Untuk menangkal modus semacam ini, masyarakat harus mulai menyadari bahwa iman tidak boleh dijadikan celah bisnis, dan penyakit tidak boleh dimanfaatkan sebagai alat pemerasan. Penanganan gangguan kesehatan—baik fisik maupun psikis—sebaiknya dikonsultasikan terlebih dahulu ke tenaga medis atau psikolog profesional. Bantuan spiritual tentu boleh dicari, namun harus disertai dengan akal sehat dan kewaspadaan.
Jika seseorang menawarkan penyembuhan tetapi meminta bayaran mahal, menjual jimat, atau menjanjikan kesembuhan instan, maka perlu dicurigai. Apalagi jika mereka menghindari pertanggungjawaban dan menakut-nakuti korban dengan kutukan atau ancaman gaib jika proses dihentikan.

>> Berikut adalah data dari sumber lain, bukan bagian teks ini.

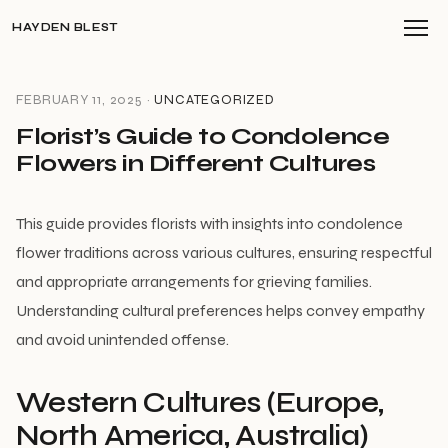
HAYDEN BLEST
FEBRUARY 11, 2025 ·
UNCATEGORIZED
Florist’s Guide to Condolence
Flowers in Different Cultures
This guide provides florists with insights into condolence
flower traditions across various cultures, ensuring respectful
and appropriate arrangements for grieving families.
Understanding cultural preferences helps convey empathy
and avoid unintended offense.
Western Cultures (Europe,
North America, Australia)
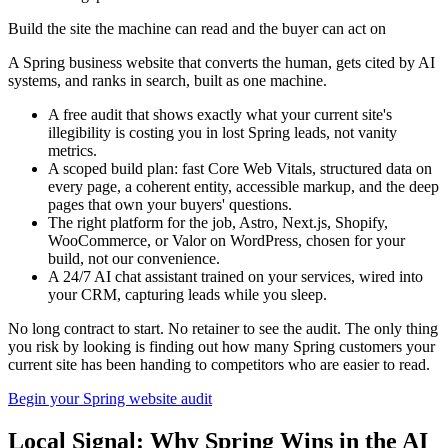
Build the site the machine can read and the buyer can act on
A Spring business website that converts the human, gets cited by AI
systems, and ranks in search, built as one machine.
A free audit that shows exactly what your current site's
illegibility is costing you in lost Spring leads, not vanity
metrics.
A scoped build plan: fast Core Web Vitals, structured data on
every page, a coherent entity, accessible markup, and the deep
pages that own your buyers' questions.
The right platform for the job, Astro, Next.js, Shopify,
WooCommerce, or Valor on WordPress, chosen for your
build, not our convenience.
A 24/7 AI chat assistant trained on your services, wired into
your CRM, capturing leads while you sleep.
No long contract to start. No retainer to see the audit. The only thing
you risk by looking is finding out how many Spring customers your
current site has been handing to competitors who are easier to read.
Begin your Spring website audit
Local Signal: Why Spring Wins in the AI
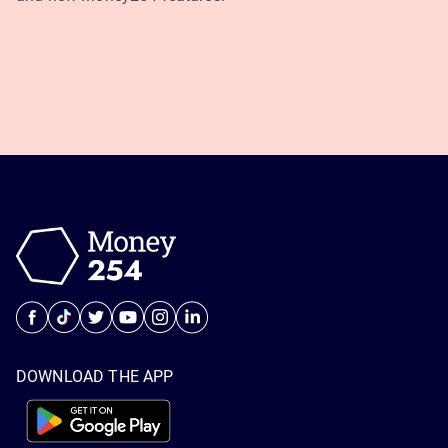
DOWNLOAD THE APP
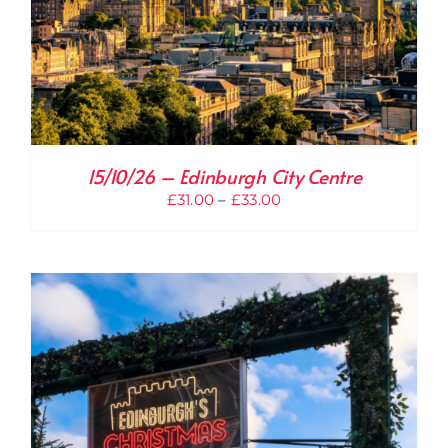
15/10/26 – Edinburgh City Centre
Price
£
31.00
–
£
33.00
range:
£31.00
through
£33.00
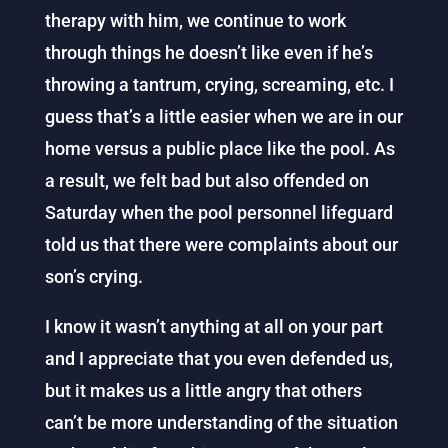
therapy with him, we continue to work
through things he doesn’t like even if he’s
throwing a tantrum, crying, screaming, etc. I
guess that’s a little easier when we are in our
home versus a public place like the pool. As
a result, we felt bad but also offended on
Saturday when the pool personnel lifeguard
told us that there were complaints about our
son’s crying.
I know it wasn’t anything at all on your part
and I appreciate that you even defended us,
but it makes us a little angry that others
can’t be more understanding of the situation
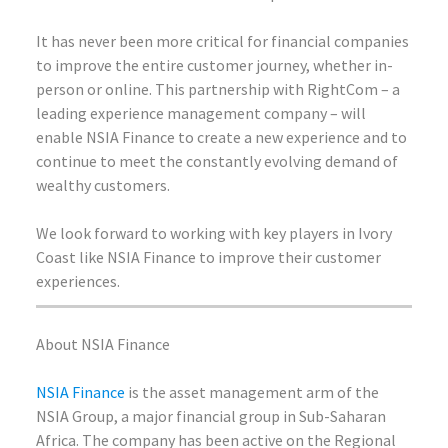
It has never been more critical for financial companies
to improve the entire customer journey, whether in-
person or online. This partnership with RightCom – a
leading experience management company – will
enable NSIA Finance to create a new experience and to
continue to meet the constantly evolving demand of
wealthy customers.
We look forward to working with key players in Ivory
Coast like NSIA Finance to improve their customer
experiences.
About NSIA Finance
NSIA Finance
is the asset management arm of the
NSIA Group, a major financial group in Sub-Saharan
Africa. The company has been active on the Regional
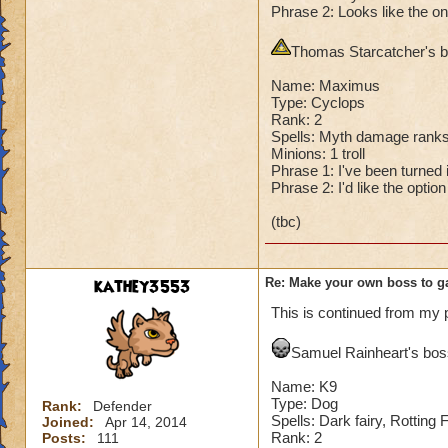
Phrase 2: Looks like the on
Second Health: 4,
Thomas Starcatcher's bo
So there you go ho
:-)
Name: Maximus
Type: Cyclops
Rank: 2
Spells: Myth damage ranks
Minions: 1 troll
Phrase 1: I've been turned in
Phrase 2: I'd like the optio
(tbc)
kathey3553
Re: Make your own boss to g
This is continued from my 
Samuel Rainheart's boss
Name: K9
Type: Dog
Rank:
Defender
Spells: Dark fairy, Rotting
Joined:
Apr 14, 2014
Rank: 2
Posts:
111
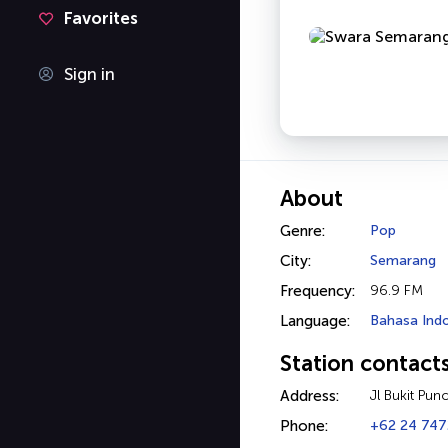
Favorites
Sign in
About
Genre:
Pop
City:
Semarang
Frequency:
96.9 FM
Language:
Bahasa Ind
Station contact
Address:
Jl Bukit Pun
Phone:
+62 24 74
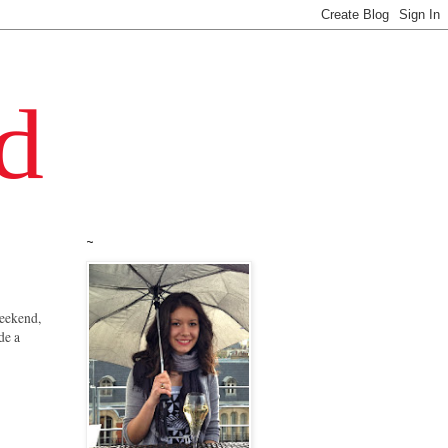
~
 weekend,
de a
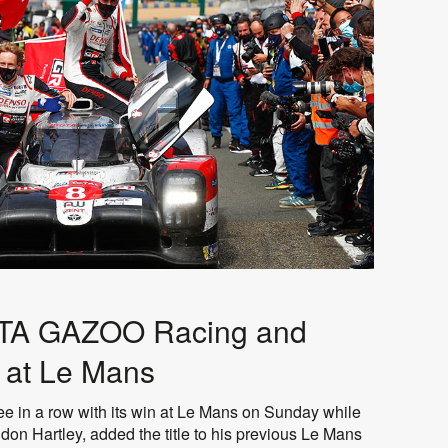
YOTA GAZOO Racing and
y at Le Mans
 in a row with its win at Le Mans on Sunday while
on Hartley, added the title to his previous Le Mans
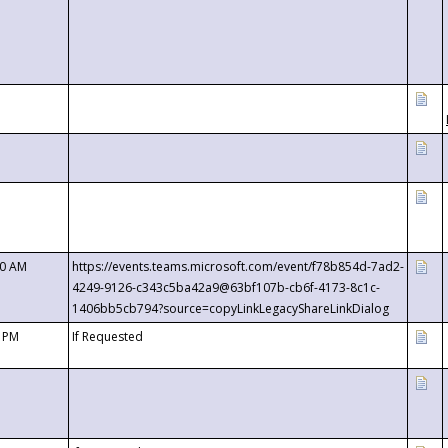
00 AM
https://events.teams.microsoft.com/event/f78b854d-7ad2-
4249-9126-c343c5ba42a9@63bf107b-cb6f-4173-8c1c-
1406bb5cb794?source=copyLinkLegacyShareLinkDialog
0 PM
If Requested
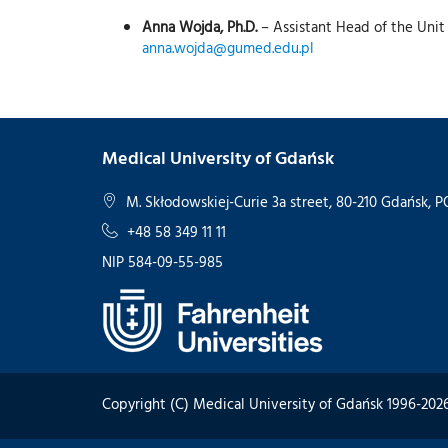
Anna Wojda, Ph.D.
– Assistant Head of the Unit
anna.wojda@gumed.edu.pl
Medical University of Gdańsk
M. Skłodowskiej-Curie 3a street, 80-210 Gdańsk,
+48 58 349 11 11
NIP 584-09-55-985
Copyright (C) Medical University of Gdańsk 1996-202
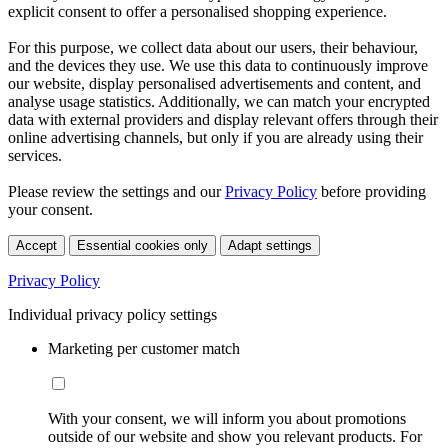
explicit consent to offer a personalised shopping experience.
For this purpose, we collect data about our users, their behaviour,
and the devices they use. We use this data to continuously improve
our website, display personalised advertisements and content, and
analyse usage statistics. Additionally, we can match your encrypted
data with external providers and display relevant offers through their
online advertising channels, but only if you are already using their
services.
Please review the settings and our
Privacy Policy
before providing
your consent.
Accept
Essential cookies only
Adapt settings
Privacy Policy
Individual privacy policy settings
Marketing per customer match
With your consent, we will inform you about promotions
outside of our website and show you relevant products. For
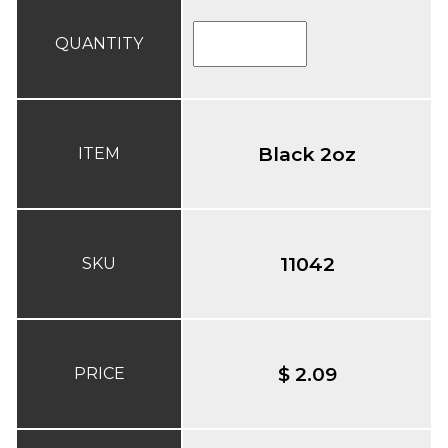
QUANTITY
Black 2oz
ITEM
11042
SKU
$ 2.09
PRICE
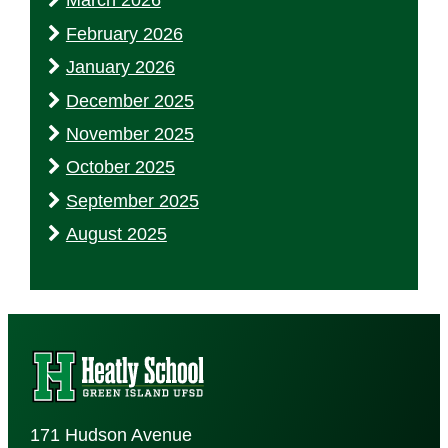
March 2026
February 2026
January 2026
December 2025
November 2025
October 2025
September 2025
August 2025
171 Hudson Avenue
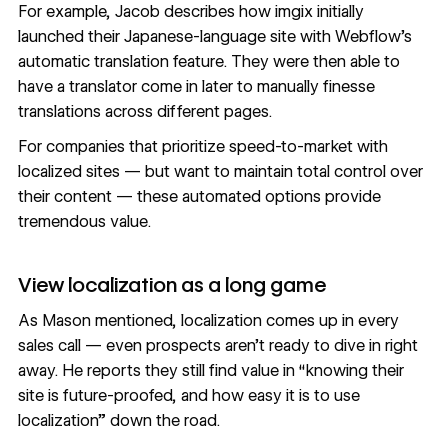
For example, Jacob describes how imgix initially
launched their Japanese-language site with Webflow’s
automatic translation feature. They were then able to
have a translator come in later to manually finesse
translations across different pages.
For companies that prioritize speed-to-market with
localized sites — but want to maintain total control over
their content — these automated options provide
tremendous value.
View localization as a long game
As Mason mentioned, localization comes up in every
sales call — even prospects aren’t ready to dive in right
away. He reports they still find value in “knowing their
site is future-proofed, and how easy it is to use
localization” down the road.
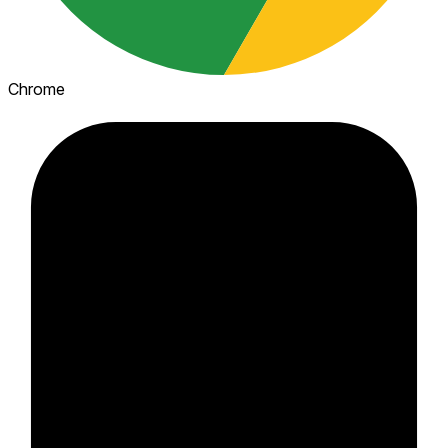
Chrome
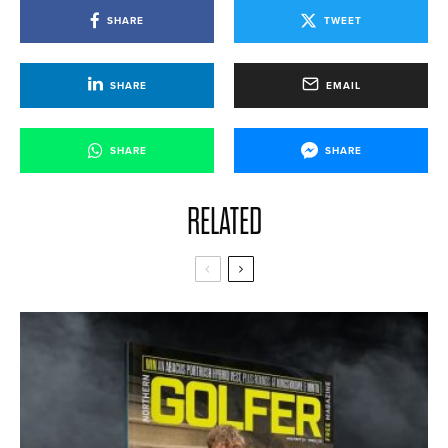
SHARE
TWEET
SHARE
EMAIL
SHARE
SHARE
RELATED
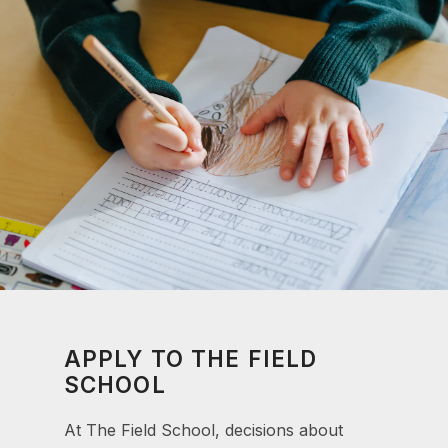
APPLY TO THE FIELD
SCHOOL
At The Field School, decisions about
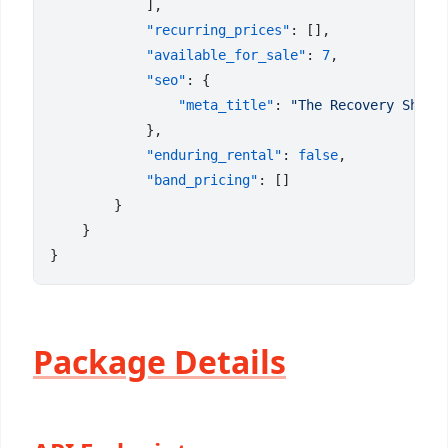
            "recurring_prices"
            "available_for_sale"
: 
7
            "seo"
                "meta_title"
: 
            "enduring_rental"
: 
false
            "band_pricing"
Package Details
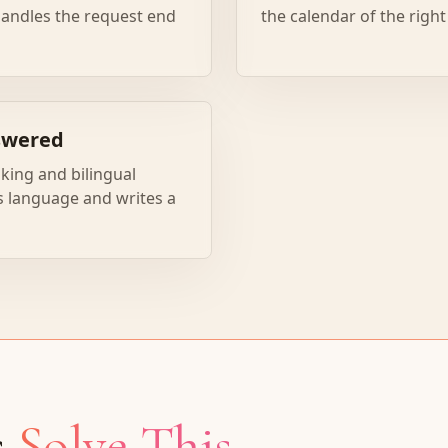
 handles the request end
the calendar of the right
swered
king and bilingual
's language and writes a
s
Solve This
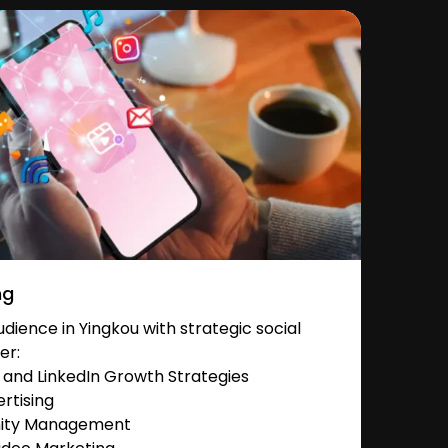
ng
ience in Yingkou with strategic social
er:
and LinkedIn Growth Strategies
rtising
nity Management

Agama sejatinya membawa pencerahan, bukan ketakutan. Jika ada pihak yang menggunakan dalih agama untuk memperkaya diri, maka mereka bukan membawa pesan ilahi, melainkan mengaburkan makna agama demi keuntungan pribadi. Masyarakat perlu berani menolak tipu daya semacam ini dan mengedukasi orang-orang di sekitar agar tidak terjebak dalam lingkaran penipuan spiritual.
Karena pada akhirnya, penyembuhan sejati datang dari kebenaran dan kejujuran, bukan dari manipulasi yang diselimuti doa palsu.